-- START Provided data --

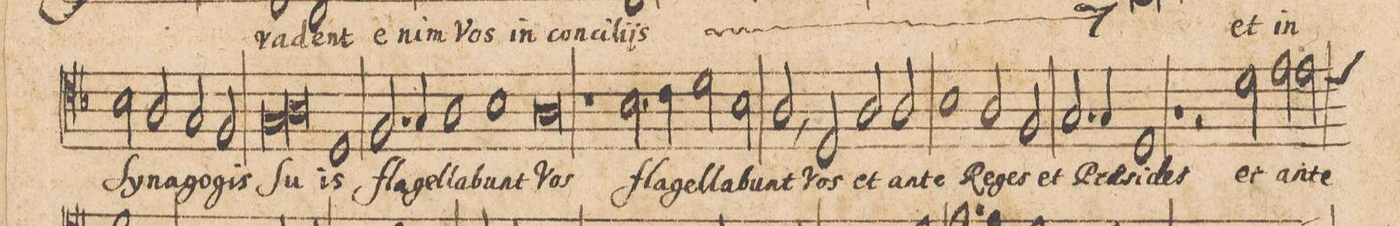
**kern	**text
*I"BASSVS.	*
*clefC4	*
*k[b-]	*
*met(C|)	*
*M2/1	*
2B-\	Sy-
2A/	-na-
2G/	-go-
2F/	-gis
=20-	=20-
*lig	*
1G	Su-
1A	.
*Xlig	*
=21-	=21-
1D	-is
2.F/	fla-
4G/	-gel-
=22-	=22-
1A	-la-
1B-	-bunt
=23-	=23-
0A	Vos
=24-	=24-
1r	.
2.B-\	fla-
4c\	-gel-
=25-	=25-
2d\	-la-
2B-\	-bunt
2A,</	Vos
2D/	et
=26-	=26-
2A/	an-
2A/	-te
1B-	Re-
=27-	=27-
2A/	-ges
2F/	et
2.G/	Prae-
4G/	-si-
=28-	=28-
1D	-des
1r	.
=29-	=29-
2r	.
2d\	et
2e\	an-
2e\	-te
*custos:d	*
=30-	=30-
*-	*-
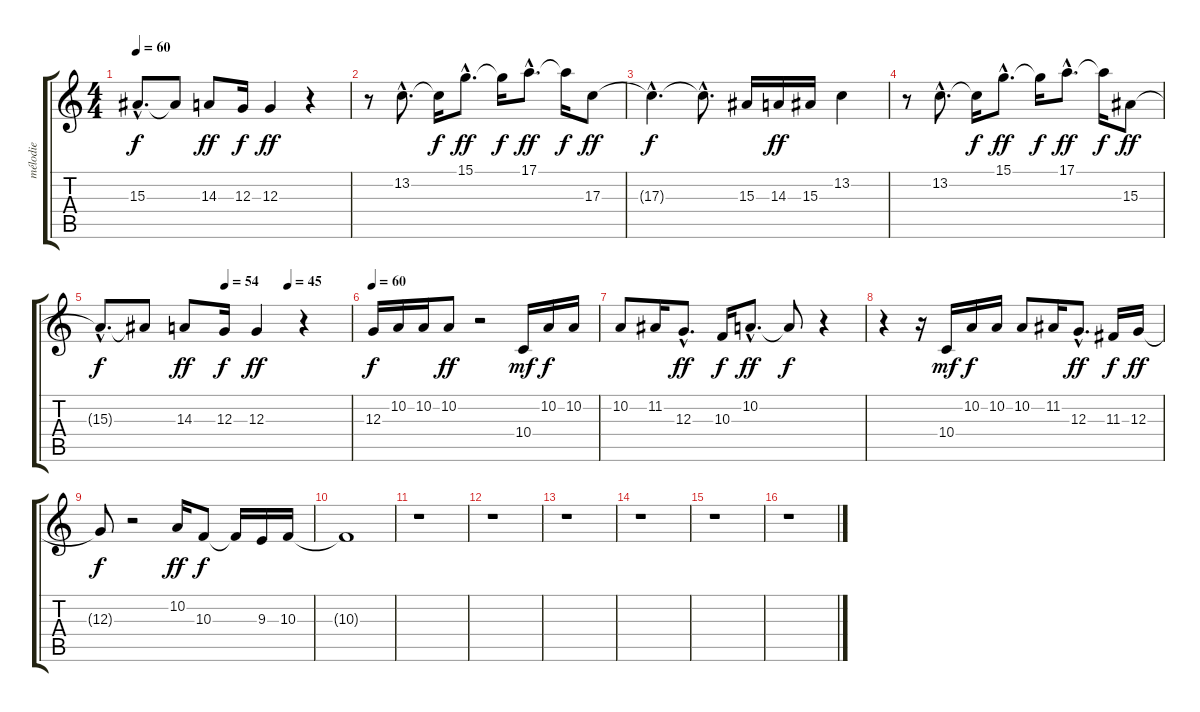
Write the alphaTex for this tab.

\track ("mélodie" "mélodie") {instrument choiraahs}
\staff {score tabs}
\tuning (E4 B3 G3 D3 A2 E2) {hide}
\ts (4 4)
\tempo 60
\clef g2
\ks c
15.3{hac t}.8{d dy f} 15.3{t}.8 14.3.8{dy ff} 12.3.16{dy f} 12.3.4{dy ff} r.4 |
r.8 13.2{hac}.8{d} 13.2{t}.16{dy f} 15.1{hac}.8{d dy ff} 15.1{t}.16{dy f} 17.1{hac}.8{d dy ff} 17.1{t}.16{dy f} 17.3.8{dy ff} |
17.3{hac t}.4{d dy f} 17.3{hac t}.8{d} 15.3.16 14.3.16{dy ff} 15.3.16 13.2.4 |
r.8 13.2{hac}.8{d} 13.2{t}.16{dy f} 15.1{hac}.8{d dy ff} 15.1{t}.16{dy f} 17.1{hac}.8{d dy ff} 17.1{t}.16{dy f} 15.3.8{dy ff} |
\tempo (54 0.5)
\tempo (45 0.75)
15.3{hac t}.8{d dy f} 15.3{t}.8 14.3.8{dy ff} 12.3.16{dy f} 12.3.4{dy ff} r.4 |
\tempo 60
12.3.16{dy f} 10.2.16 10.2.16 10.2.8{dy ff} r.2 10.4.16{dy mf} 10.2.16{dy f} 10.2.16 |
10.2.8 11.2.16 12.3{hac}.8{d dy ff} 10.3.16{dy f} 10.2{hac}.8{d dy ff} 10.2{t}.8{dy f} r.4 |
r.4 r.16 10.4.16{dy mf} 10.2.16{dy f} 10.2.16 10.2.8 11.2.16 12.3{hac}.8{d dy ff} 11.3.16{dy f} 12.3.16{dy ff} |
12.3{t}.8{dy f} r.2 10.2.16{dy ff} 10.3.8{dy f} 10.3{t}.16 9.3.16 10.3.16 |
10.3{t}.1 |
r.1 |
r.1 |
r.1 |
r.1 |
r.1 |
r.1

-- END Provided data --
-- START Provided data --

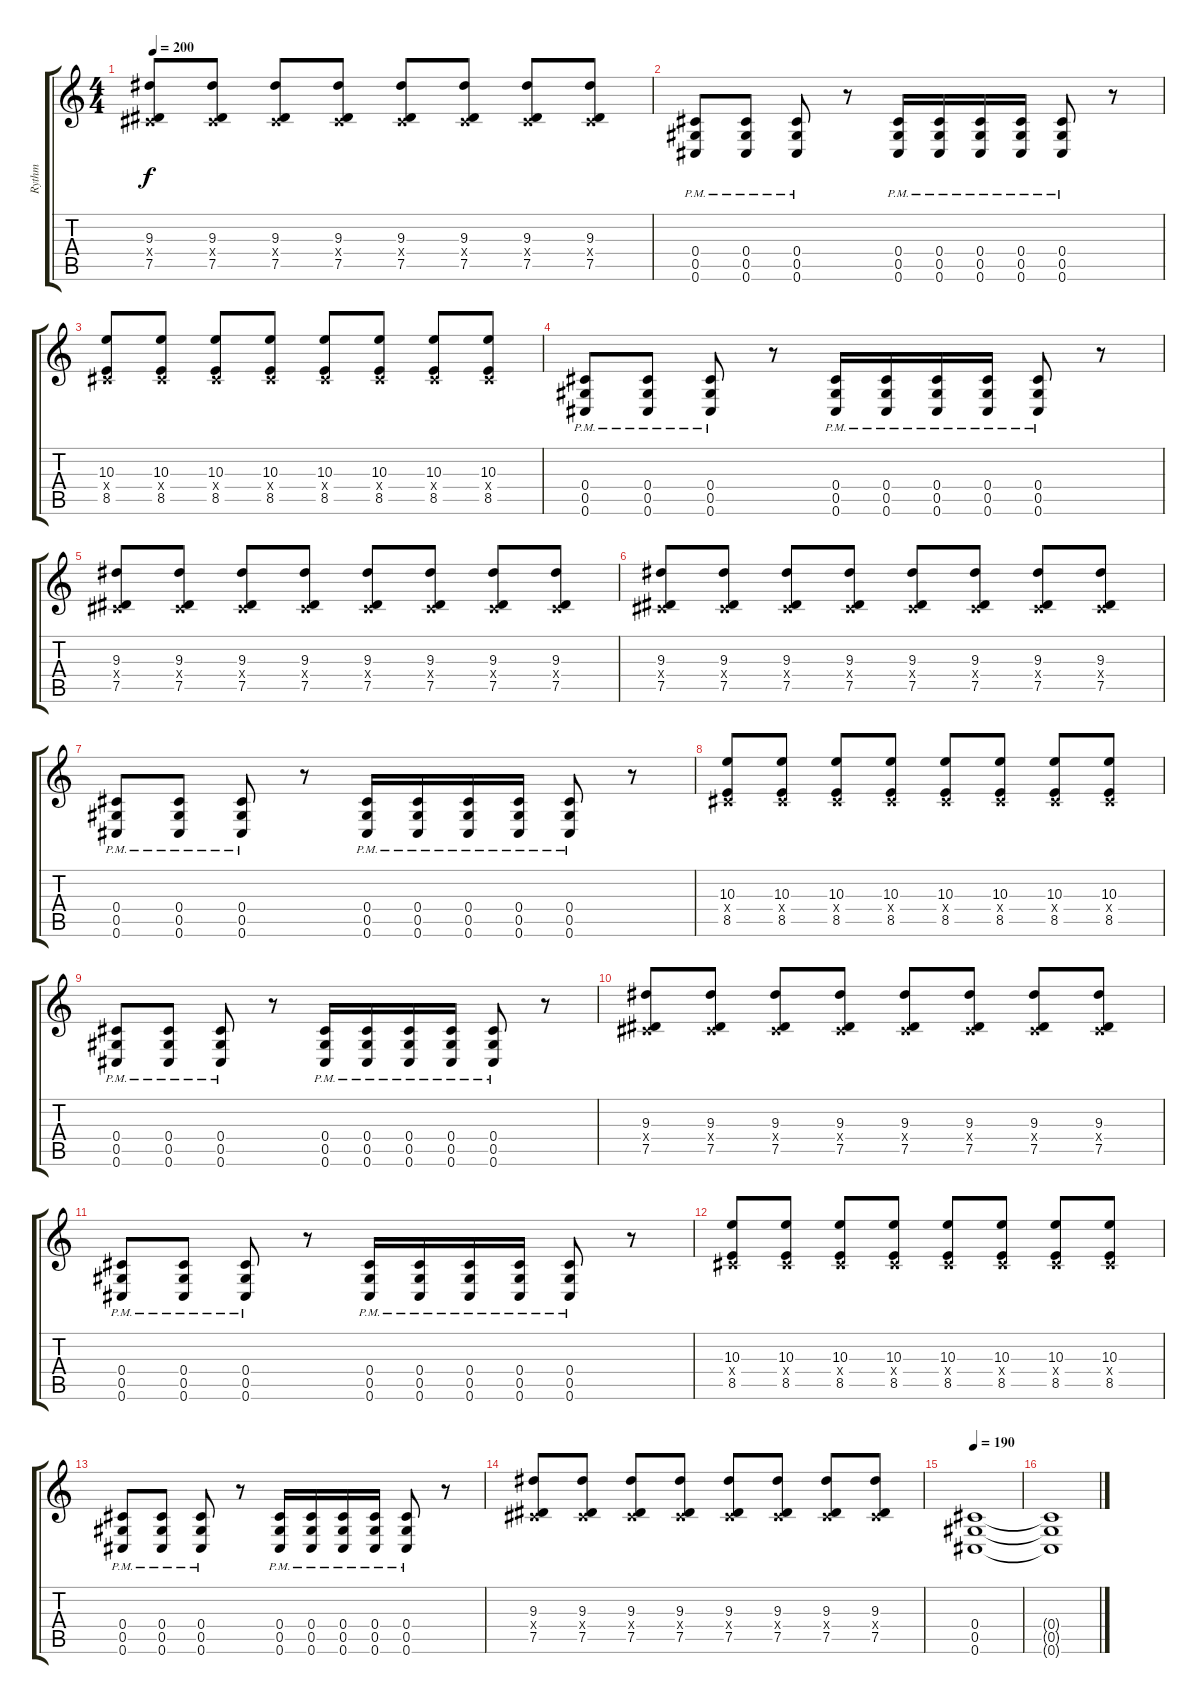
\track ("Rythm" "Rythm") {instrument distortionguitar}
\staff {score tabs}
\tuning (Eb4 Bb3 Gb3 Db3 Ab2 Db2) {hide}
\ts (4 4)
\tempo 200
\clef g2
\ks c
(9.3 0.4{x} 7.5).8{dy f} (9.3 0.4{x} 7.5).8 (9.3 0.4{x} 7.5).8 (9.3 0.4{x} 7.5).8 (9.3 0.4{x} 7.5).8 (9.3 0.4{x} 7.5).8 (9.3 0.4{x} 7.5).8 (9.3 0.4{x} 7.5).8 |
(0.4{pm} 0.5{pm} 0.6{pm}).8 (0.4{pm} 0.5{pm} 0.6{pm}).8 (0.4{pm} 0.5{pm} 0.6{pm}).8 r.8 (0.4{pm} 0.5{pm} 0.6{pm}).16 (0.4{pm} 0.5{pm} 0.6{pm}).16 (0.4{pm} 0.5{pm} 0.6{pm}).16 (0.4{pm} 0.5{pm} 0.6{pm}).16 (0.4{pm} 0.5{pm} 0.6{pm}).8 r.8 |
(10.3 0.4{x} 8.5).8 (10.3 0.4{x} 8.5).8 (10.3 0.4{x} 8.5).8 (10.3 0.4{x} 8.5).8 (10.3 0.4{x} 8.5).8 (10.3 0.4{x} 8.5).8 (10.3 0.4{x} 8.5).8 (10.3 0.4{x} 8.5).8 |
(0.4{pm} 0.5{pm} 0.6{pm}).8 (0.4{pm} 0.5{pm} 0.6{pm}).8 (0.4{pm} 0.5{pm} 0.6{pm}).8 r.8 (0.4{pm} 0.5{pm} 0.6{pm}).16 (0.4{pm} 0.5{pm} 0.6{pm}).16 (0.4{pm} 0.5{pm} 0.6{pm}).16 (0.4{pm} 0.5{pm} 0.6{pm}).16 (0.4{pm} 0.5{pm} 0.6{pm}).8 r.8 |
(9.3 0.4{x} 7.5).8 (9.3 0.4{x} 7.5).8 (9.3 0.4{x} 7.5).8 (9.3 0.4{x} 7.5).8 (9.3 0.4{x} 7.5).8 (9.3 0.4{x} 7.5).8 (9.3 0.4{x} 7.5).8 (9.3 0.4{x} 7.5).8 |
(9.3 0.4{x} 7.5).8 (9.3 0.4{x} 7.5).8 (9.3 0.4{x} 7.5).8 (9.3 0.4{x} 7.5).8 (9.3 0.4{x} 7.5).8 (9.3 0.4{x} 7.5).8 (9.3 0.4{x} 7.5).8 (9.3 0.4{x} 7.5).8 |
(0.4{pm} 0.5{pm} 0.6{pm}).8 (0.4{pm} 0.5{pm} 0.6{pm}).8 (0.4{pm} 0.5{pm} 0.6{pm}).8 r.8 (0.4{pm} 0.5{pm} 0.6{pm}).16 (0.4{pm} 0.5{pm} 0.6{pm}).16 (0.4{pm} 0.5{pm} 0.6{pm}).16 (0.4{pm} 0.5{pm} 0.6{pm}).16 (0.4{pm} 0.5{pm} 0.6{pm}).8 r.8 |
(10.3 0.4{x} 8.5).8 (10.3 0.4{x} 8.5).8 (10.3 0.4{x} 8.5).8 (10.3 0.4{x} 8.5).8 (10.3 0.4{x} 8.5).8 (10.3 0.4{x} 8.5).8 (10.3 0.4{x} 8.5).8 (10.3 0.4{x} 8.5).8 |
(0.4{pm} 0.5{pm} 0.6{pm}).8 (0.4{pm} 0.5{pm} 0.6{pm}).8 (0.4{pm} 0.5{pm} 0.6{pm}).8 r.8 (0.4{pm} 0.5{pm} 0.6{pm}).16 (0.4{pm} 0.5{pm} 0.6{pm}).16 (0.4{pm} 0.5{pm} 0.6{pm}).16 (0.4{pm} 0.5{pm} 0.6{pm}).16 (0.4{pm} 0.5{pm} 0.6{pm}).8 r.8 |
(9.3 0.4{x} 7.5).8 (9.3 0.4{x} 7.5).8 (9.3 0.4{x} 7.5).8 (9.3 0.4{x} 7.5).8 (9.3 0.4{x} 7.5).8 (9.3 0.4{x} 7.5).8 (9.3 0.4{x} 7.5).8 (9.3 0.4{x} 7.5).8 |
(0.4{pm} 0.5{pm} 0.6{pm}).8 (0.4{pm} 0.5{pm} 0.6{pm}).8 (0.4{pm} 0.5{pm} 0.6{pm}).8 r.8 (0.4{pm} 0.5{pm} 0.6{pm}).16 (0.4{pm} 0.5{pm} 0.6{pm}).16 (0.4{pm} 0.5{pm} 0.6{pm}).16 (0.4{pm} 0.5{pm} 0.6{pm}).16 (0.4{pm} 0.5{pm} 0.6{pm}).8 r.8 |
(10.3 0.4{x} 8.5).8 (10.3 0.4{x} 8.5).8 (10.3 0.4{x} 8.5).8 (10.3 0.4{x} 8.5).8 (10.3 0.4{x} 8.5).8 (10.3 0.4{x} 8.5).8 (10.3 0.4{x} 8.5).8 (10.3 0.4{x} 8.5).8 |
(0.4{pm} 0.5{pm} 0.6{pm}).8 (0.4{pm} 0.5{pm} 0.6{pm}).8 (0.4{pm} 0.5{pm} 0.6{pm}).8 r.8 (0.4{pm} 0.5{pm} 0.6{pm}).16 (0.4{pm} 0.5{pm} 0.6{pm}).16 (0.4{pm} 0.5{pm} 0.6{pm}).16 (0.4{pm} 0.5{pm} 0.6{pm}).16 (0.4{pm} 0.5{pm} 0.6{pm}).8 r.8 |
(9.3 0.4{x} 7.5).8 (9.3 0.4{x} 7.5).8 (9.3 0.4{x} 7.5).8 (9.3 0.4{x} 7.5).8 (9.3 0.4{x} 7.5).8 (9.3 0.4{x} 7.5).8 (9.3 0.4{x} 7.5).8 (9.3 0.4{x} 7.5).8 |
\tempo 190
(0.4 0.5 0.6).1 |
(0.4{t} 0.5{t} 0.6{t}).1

-- END Provided data --

# Task to carry out
Please pick out every line in the rows above that contains the string "tempo", and copy each one unchanged.

# Result for this exercise
\tempo 60
\tempo (54 0.5)
\tempo (45 0.75)
\tempo 60
\tempo 200
\tempo 190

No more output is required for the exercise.